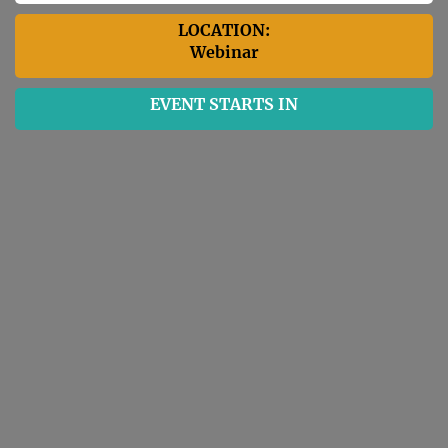
LOCATION:
Webinar
EVENT STARTS IN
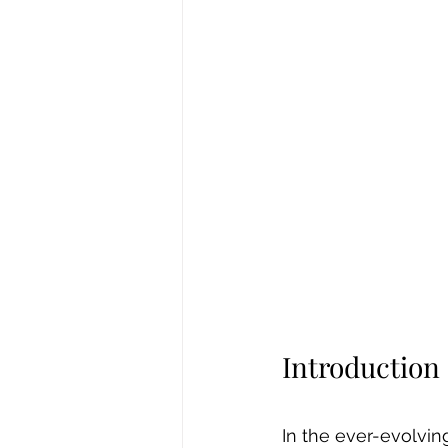
Introduction
In the ever-evolvin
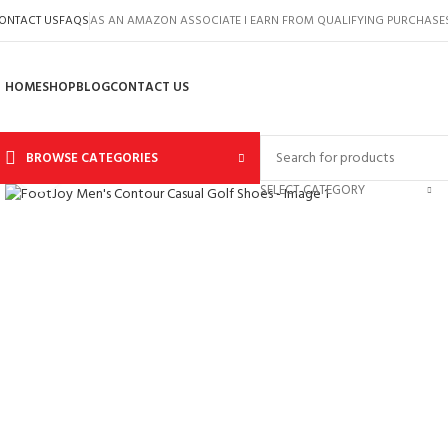
ONTACT US
FAQS
AS AN AMAZON ASSOCIATE I EARN FROM QUALIFYING PURCHASE
HOME
SHOP
BLOG
CONTACT US
BROWSE CATEGORIES
Click to enlarge
SELECT CATEGORY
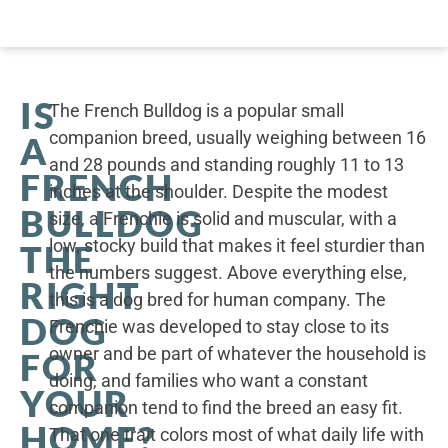
IS
The French Bulldog is a popular small
companion breed, usually weighing between 16
A
and 28 pounds and standing roughly 11 to 13
FRENCH
inches at the shoulder. Despite the modest
BULLDOG
size, a Frenchie is solid and muscular, with a
low, stocky build that makes it feel sturdier than
THE
the numbers suggest. Above everything else,
RIGHT
this is a dog bred for human company. The
DOG
Frenchie was developed to stay close to its
owner and be part of whatever the household is
FOR
doing, and families who want a constant
YOUR
companion tend to find the breed an easy fit.
HOME?
That one trait colors most of what daily life with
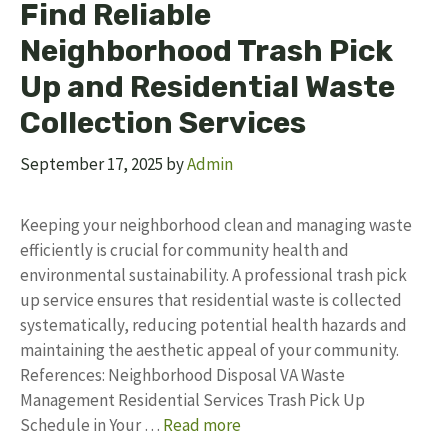
Find Reliable
Neighborhood Trash Pick
Up and Residential Waste
Collection Services
September 17, 2025
by
Admin
Keeping your neighborhood clean and managing waste
efficiently is crucial for community health and
environmental sustainability. A professional trash pick
up service ensures that residential waste is collected
systematically, reducing potential health hazards and
maintaining the aesthetic appeal of your community.
References: Neighborhood Disposal VA Waste
Management Residential Services Trash Pick Up
Schedule in Your …
Read more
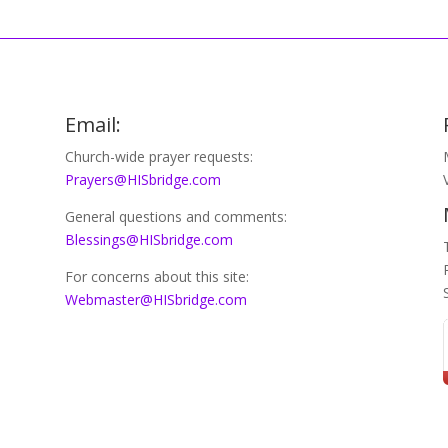
Email:
Church-wide prayer requests:
Prayers@HISbridge.com
General questions and comments:
Blessings@HISbridge.com
For concerns about this site:
Webmaster@HISbridge.com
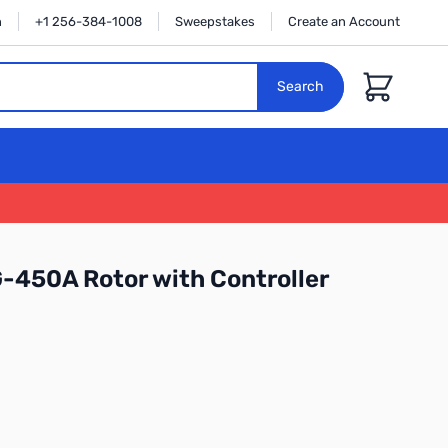
n
+1 256-384-1008
Sweepstakes
Create an Account
Cart
Search
-450A Rotor with Controller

════════

### DIRECTIONS FOR THIS TASK
Rewrite the lines above, from the first one through the line containing "SELECT CATEGORY" (inclusive), replacing "BLOG" with "ARTICLES" and keeping everything else the same. Leave the pictures out.

### SOLUTION BELOW
LOCATION:
Webinar
EVENT STARTS IN
Introduction
In the ever-evolvin
ONTACT US
FAQS
AS AN AMAZON ASSOCIATE I EARN FROM QUALIFYING PURCHASE
HOME
SHOP
ARTICLES
CONTACT US
BROWSE CATEGORIES
Click to enlarge
SELECT CATEGORY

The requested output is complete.